WORK REQUIRED
Restate word for word every entry that appears below, skipping its pictures.

(Stored data)
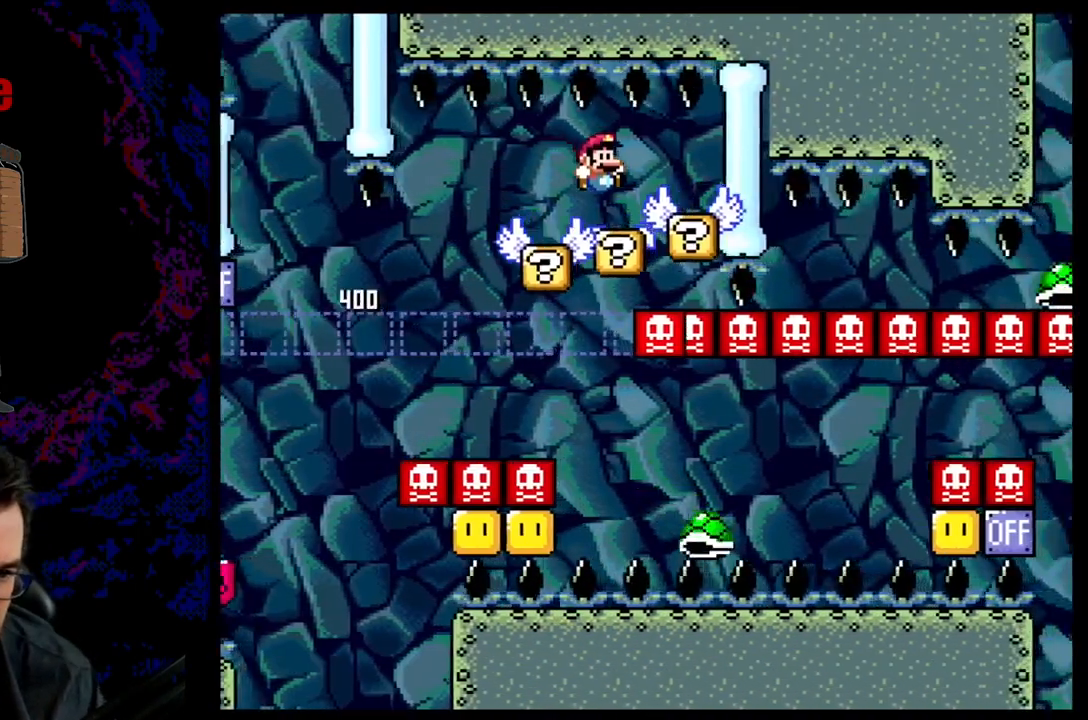
{"buttons": ["B", "Y"], "events": [[50, "DPAD_DOWN", "down"], [50, "DPAD_LEFT", "down"], [50, "DPAD_RIGHT", "up"], [83, "DPAD_DOWN", "up"], [200, "DPAD_LEFT", "up"], [350, "DPAD_RIGHT", "down"], [500, "DPAD_RIGHT", "up"]]}
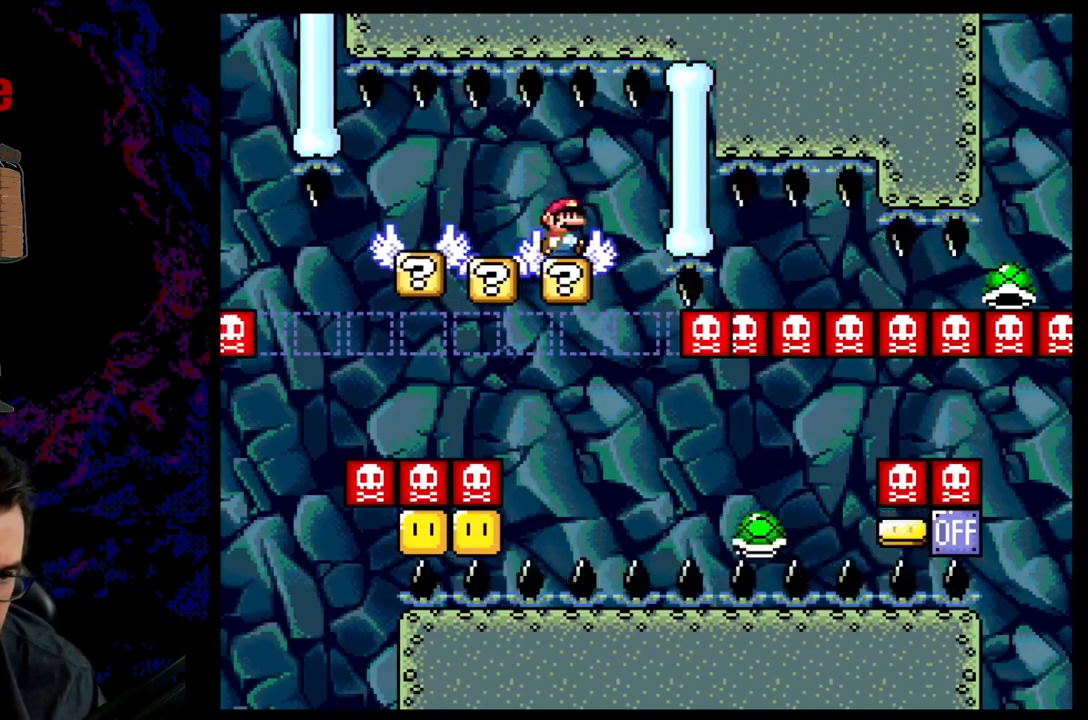
{"buttons": ["Y", "DPAD_RIGHT"], "events": [[83, "DPAD_RIGHT", "down"], [183, "B", "up"]]}
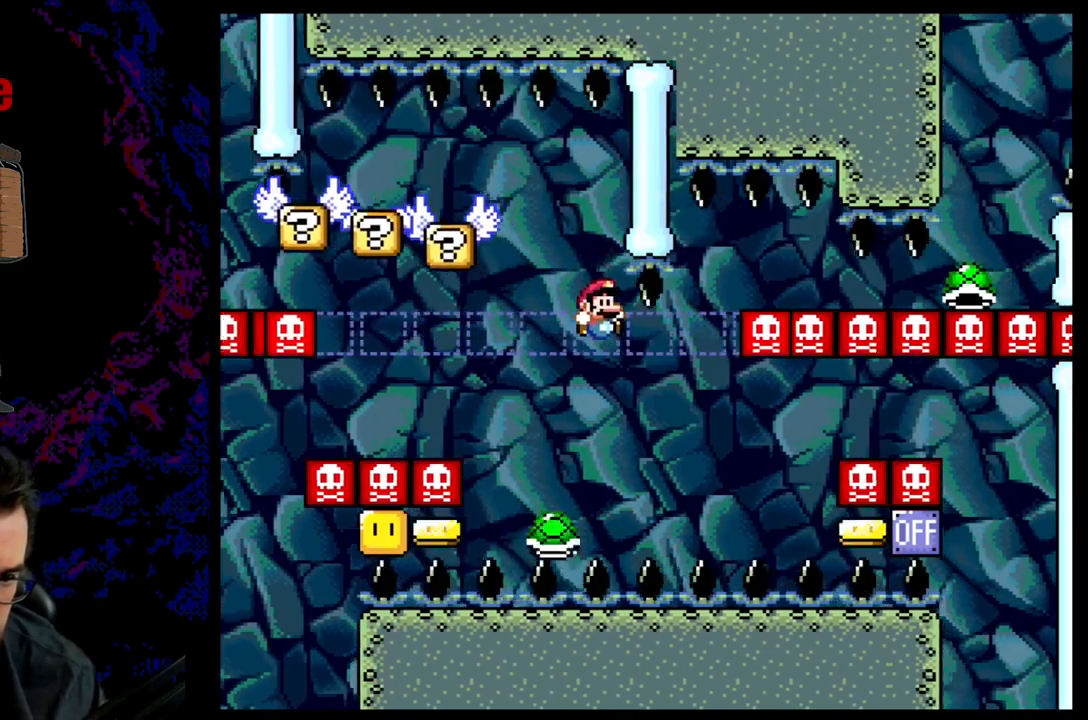
{"buttons": ["B", "Y"], "events": [[67, "B", "down"], [200, "DPAD_LEFT", "down"], [200, "DPAD_RIGHT", "up"], [350, "DPAD_LEFT", "up"], [367, "B", "up"], [383, "DPAD_RIGHT", "down"], [450, "B", "down"], [467, "DPAD_RIGHT", "up"]]}
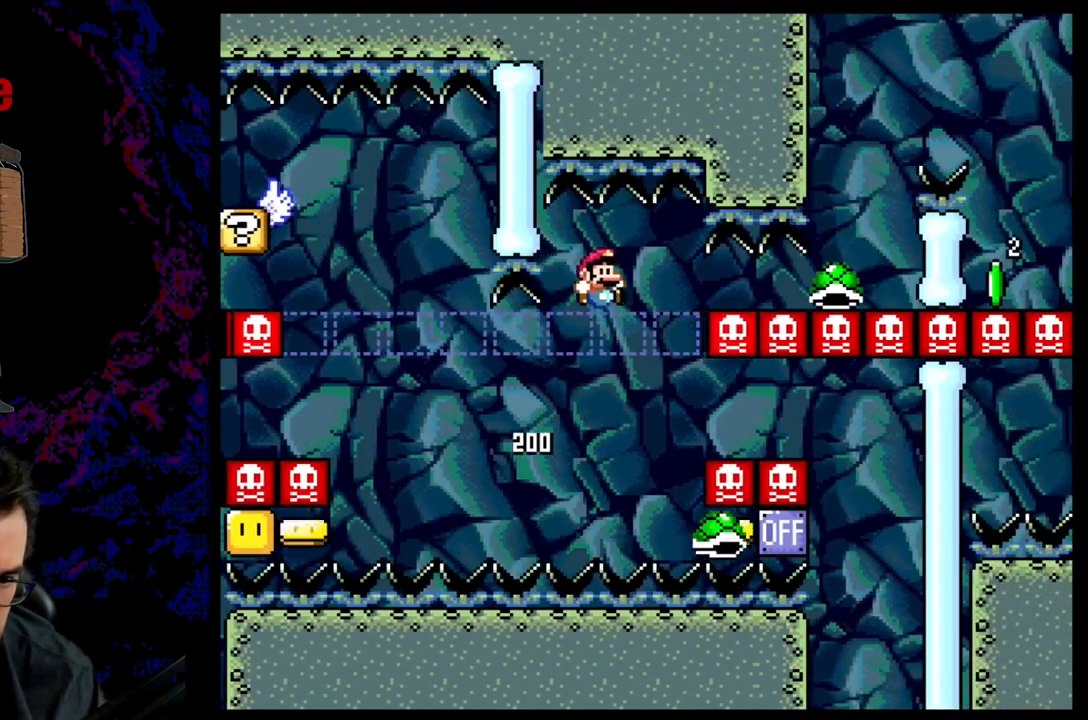
{"buttons": ["B", "Y", "DPAD_RIGHT"], "events": [[167, "DPAD_RIGHT", "down"]]}
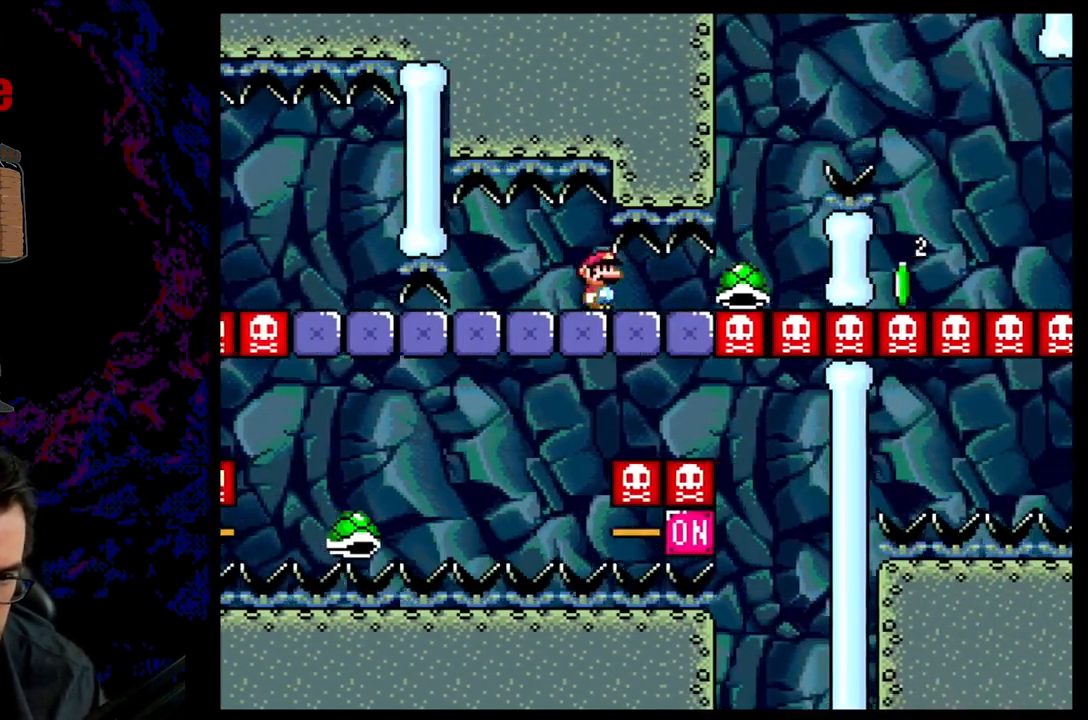
{"buttons": ["B", "Y", "DPAD_LEFT"], "events": [[50, "DPAD_LEFT", "down"], [50, "DPAD_RIGHT", "up"], [133, "DPAD_LEFT", "up"], [150, "DPAD_RIGHT", "down"], [217, "B", "up"], [467, "B", "down"], [467, "DPAD_LEFT", "down"], [467, "DPAD_RIGHT", "up"]]}
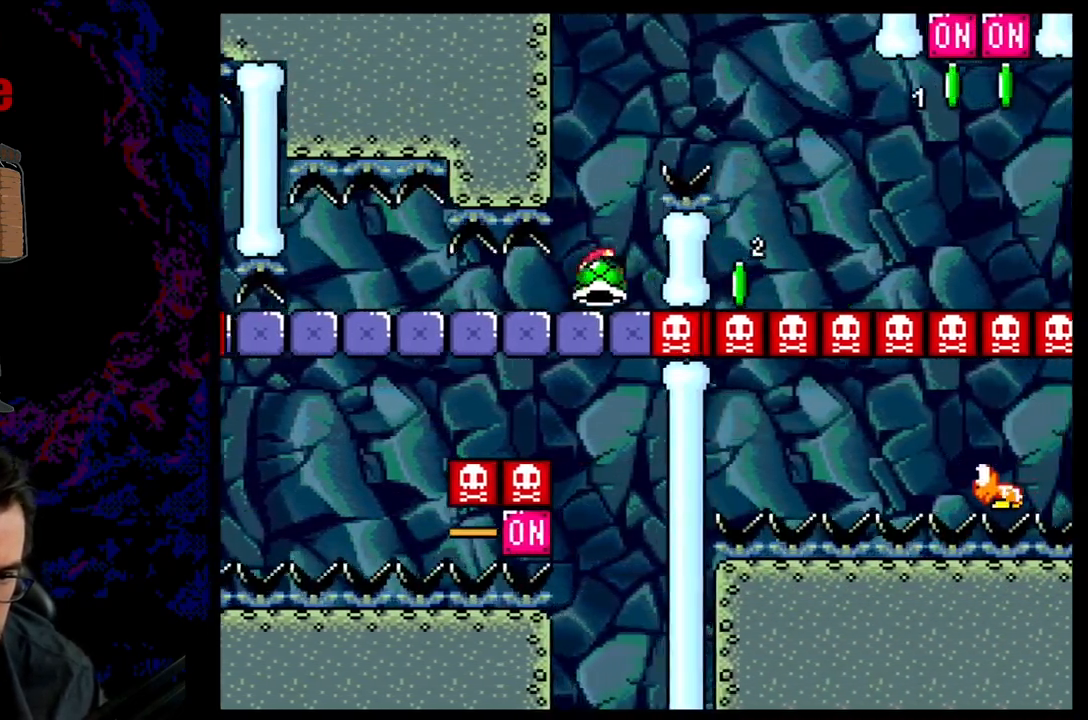
{"buttons": ["B", "Y", "DPAD_RIGHT"], "events": [[100, "DPAD_LEFT", "up"], [100, "DPAD_RIGHT", "down"]]}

EXERCISE RESULT
{"buttons": ["B", "Y"], "events": [[50, "DPAD_DOWN", "down"], [50, "DPAD_LEFT", "down"], [50, "DPAD_RIGHT", "up"], [83, "DPAD_DOWN", "up"], [200, "DPAD_LEFT", "up"], [350, "DPAD_RIGHT", "down"], [500, "DPAD_RIGHT", "up"]]}
{"buttons": ["Y", "DPAD_RIGHT"], "events": [[83, "DPAD_RIGHT", "down"], [183, "B", "up"]]}
{"buttons": ["B", "Y"], "events": [[67, "B", "down"], [200, "DPAD_LEFT", "down"], [200, "DPAD_RIGHT", "up"], [350, "DPAD_LEFT", "up"], [367, "B", "up"], [383, "DPAD_RIGHT", "down"], [450, "B", "down"], [467, "DPAD_RIGHT", "up"]]}
{"buttons": ["B", "Y", "DPAD_RIGHT"], "events": [[167, "DPAD_RIGHT", "down"]]}
{"buttons": ["B", "Y", "DPAD_LEFT"], "events": [[50, "DPAD_LEFT", "down"], [50, "DPAD_RIGHT", "up"], [133, "DPAD_LEFT", "up"], [150, "DPAD_RIGHT", "down"], [217, "B", "up"], [467, "B", "down"], [467, "DPAD_LEFT", "down"], [467, "DPAD_RIGHT", "up"]]}
{"buttons": ["B", "Y", "DPAD_RIGHT"], "events": [[100, "DPAD_LEFT", "up"], [100, "DPAD_RIGHT", "down"]]}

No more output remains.